▶ **文档节选**
____

模拟一遍failover,可看到master_ip_failover_script的调用流程:

1、masterha_manager启动时,会调用

1
Checking the status of the script: ssh -t roketyyang@192.168.244.129 "sudo ifconfig eno16777736:1 192.168.244.200;sudo arping -c 3 -I eno16777736 -s 192.168.244.200 192.168.244.2"

这时,在master设置VIP。

2、在failover阶段Phase 2: Dead Master Shutdown Phase..,会调用

1
Checking the stop/stopssh of the script: ssh -t roketyyang@192.168.244.129 "sudo ifconfig eno16777736:1 down"

____

▶ **数据记录**
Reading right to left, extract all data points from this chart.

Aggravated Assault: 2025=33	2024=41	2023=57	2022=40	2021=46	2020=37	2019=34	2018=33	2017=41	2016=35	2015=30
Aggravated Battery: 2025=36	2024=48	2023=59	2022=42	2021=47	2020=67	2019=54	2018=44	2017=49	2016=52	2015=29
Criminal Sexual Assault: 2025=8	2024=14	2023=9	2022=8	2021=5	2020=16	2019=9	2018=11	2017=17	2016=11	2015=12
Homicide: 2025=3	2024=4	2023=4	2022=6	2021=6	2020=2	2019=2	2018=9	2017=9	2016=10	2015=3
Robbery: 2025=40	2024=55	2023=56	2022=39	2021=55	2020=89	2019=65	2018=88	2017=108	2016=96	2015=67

____

▶ **练习任务**
**1)** 根据上面关于 failover 调用流程的文字,判断下列说法是否与其一致,每条回答"是"或"否",并原文引用起决定作用的字句:(a) masterha_manager 启动时,会在 master 上设置 VIP;(b) 在 Phase 2 阶段,脚本以 stop/stopssh 方式被调用;(c) 设置 VIP 时,arping 共发送 5 次。
**2)** 请接着上面关于 failover 调用流程的文字往下写,从最后一句之后开始。

▶ **练习答案**
**1)**
(a) 是。"1、masterha_manager启动时,会调用"……"这时,在master设置VIP。"
(b) 是。"Checking the stop/stopssh of the script"
(c) 否。"sudo arping -c 3"

**2)**
这时,是停掉了Dead Master上的VIP。

3、在failover阶段* Phase 3.3: New Master Recovery Phase..,会调用

1
Checking the start of the script: ssh -t roketyyang@192.168.244.128 "sudo ifconfig eno16777736:1 192.168.244.200;sudo arping -c 3 -I eno16777736 -s 192.168.244.200 192.168.244.2"

这时,在New Master上设置VIP。

以上,整个流程都可以从manager.log看到。